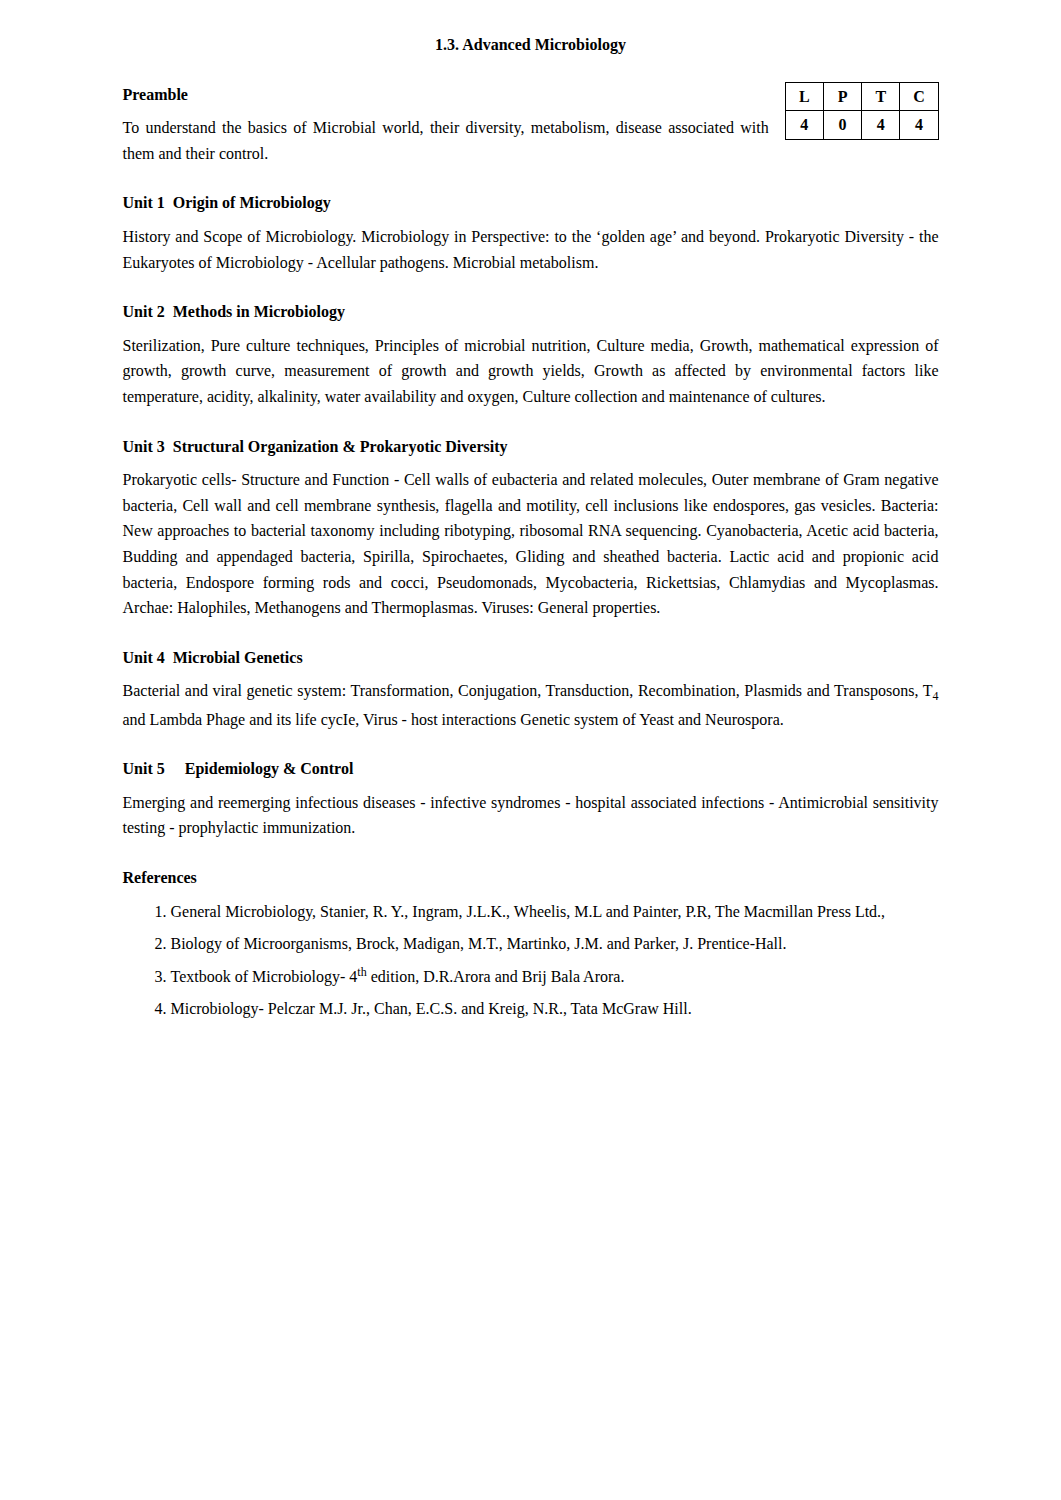1.3. Advanced Microbiology
| L | P | T | C |
| 4 | 0 | 4 | 4 |
Preamble
To understand the basics of Microbial world, their diversity, metabolism, disease associated with them and their control.
Unit 1 Origin of Microbiology
History and Scope of Microbiology. Microbiology in Perspective: to the ‘golden age’ and beyond. Prokaryotic Diversity - the Eukaryotes of Microbiology - Acellular pathogens. Microbial metabolism.
Unit 2 Methods in Microbiology
Sterilization, Pure culture techniques, Principles of microbial nutrition, Culture media, Growth, mathematical expression of growth, growth curve, measurement of growth and growth yields, Growth as affected by environmental factors like temperature, acidity, alkalinity, water availability and oxygen, Culture collection and maintenance of cultures.
Unit 3 Structural Organization & Prokaryotic Diversity
Prokaryotic cells- Structure and Function - Cell walls of eubacteria and related molecules, Outer membrane of Gram negative bacteria, Cell wall and cell membrane synthesis, flagella and motility, cell inclusions like endospores, gas vesicles. Bacteria: New approaches to bacterial taxonomy including ribotyping, ribosomal RNA sequencing. Cyanobacteria, Acetic acid bacteria, Budding and appendaged bacteria, Spirilla, Spirochaetes, Gliding and sheathed bacteria. Lactic acid and propionic acid bacteria, Endospore forming rods and cocci, Pseudomonads, Mycobacteria, Rickettsias, Chlamydias and Mycoplasmas. Archae: Halophiles, Methanogens and Thermoplasmas. Viruses: General properties.
Unit 4 Microbial Genetics
Bacterial and viral genetic system: Transformation, Conjugation, Transduction, Recombination, Plasmids and Transposons, T4 and Lambda Phage and its life cycIe, Virus - host interactions Genetic system of Yeast and Neurospora.
Unit 5 Epidemiology & Control
Emerging and reemerging infectious diseases - infective syndromes - hospital associated infections - Antimicrobial sensitivity testing - prophylactic immunization.
References
General Microbiology, Stanier, R. Y., Ingram, J.L.K., Wheelis, M.L and Painter, P.R, The Macmillan Press Ltd.,
Biology of Microorganisms, Brock, Madigan, M.T., Martinko, J.M. and Parker, J. Prentice-Hall.
Textbook of Microbiology- 4th edition, D.R.Arora and Brij Bala Arora.
Microbiology- Pelczar M.J. Jr., Chan, E.C.S. and Kreig, N.R., Tata McGraw Hill.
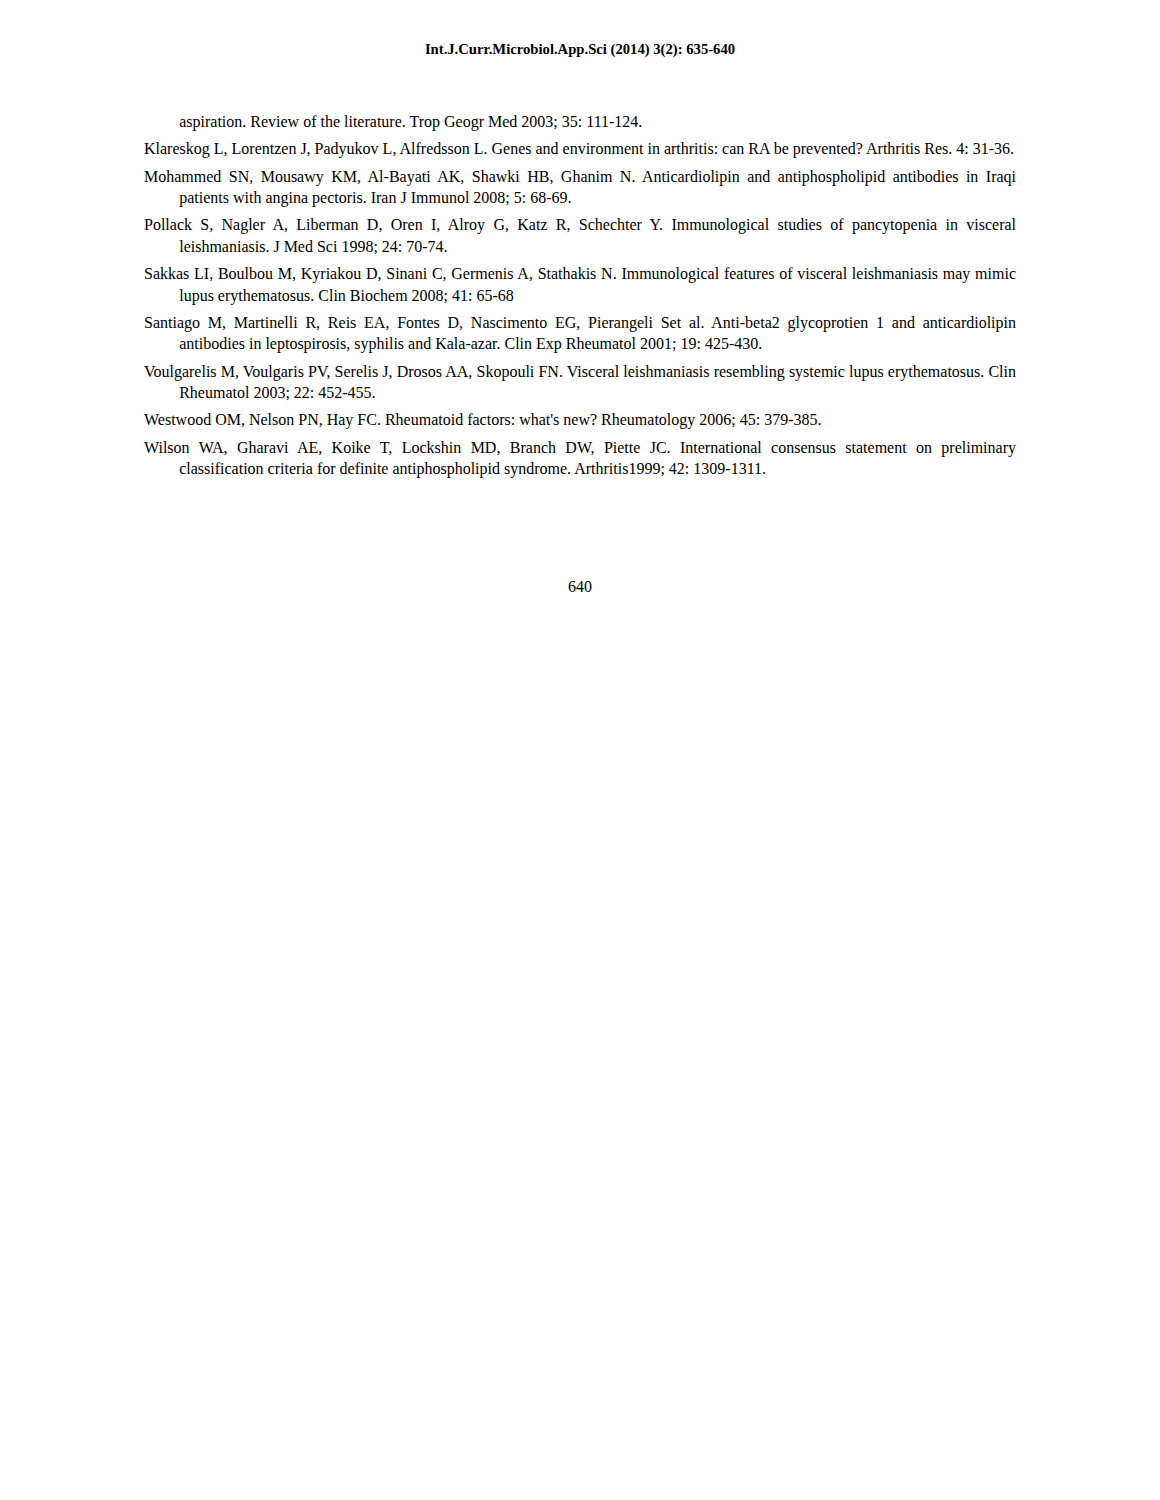Int.J.Curr.Microbiol.App.Sci (2014) 3(2): 635-640
aspiration. Review of the literature. Trop Geogr Med 2003; 35: 111-124.
Klareskog L, Lorentzen J, Padyukov L, Alfredsson L. Genes and environment in arthritis: can RA be prevented? Arthritis Res. 4: 31-36.
Mohammed SN, Mousawy KM, Al-Bayati AK, Shawki HB, Ghanim N. Anticardiolipin and antiphospholipid antibodies in Iraqi patients with angina pectoris. Iran J Immunol 2008; 5: 68-69.
Pollack S, Nagler A, Liberman D, Oren I, Alroy G, Katz R, Schechter Y. Immunological studies of pancytopenia in visceral leishmaniasis. J Med Sci 1998; 24: 70-74.
Sakkas LI, Boulbou M, Kyriakou D, Sinani C, Germenis A, Stathakis N. Immunological features of visceral leishmaniasis may mimic lupus erythematosus. Clin Biochem 2008; 41: 65-68
Santiago M, Martinelli R, Reis EA, Fontes D, Nascimento EG, Pierangeli Set al. Anti-beta2 glycoprotien 1 and anticardiolipin antibodies in leptospirosis, syphilis and Kala-azar. Clin Exp Rheumatol 2001; 19: 425-430.
Voulgarelis M, Voulgaris PV, Serelis J, Drosos AA, Skopouli FN. Visceral leishmaniasis resembling systemic lupus erythematosus. Clin Rheumatol 2003; 22: 452-455.
Westwood OM, Nelson PN, Hay FC. Rheumatoid factors: what's new? Rheumatology 2006; 45: 379-385.
Wilson WA, Gharavi AE, Koike T, Lockshin MD, Branch DW, Piette JC. International consensus statement on preliminary classification criteria for definite antiphospholipid syndrome. Arthritis1999; 42: 1309-1311.
640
· · ·
_EXERCISE_
Working from the data above, extract solely the lines from the one containing "Sterilization, Pure culture" through the one containing "Unit 3 Structural", exactly as they appear, both included.

_EXERCISE RESPONSE_
Sterilization, Pure culture techniques, Principles of microbial nutrition, Culture media, Growth, mathematical expression of growth, growth curve, measurement of growth and growth yields, Growth as affected by environmental factors like temperature, acidity, alkalinity, water availability and oxygen, Culture collection and maintenance of cultures.
Unit 3 Structural Organization & Prokaryotic Diversity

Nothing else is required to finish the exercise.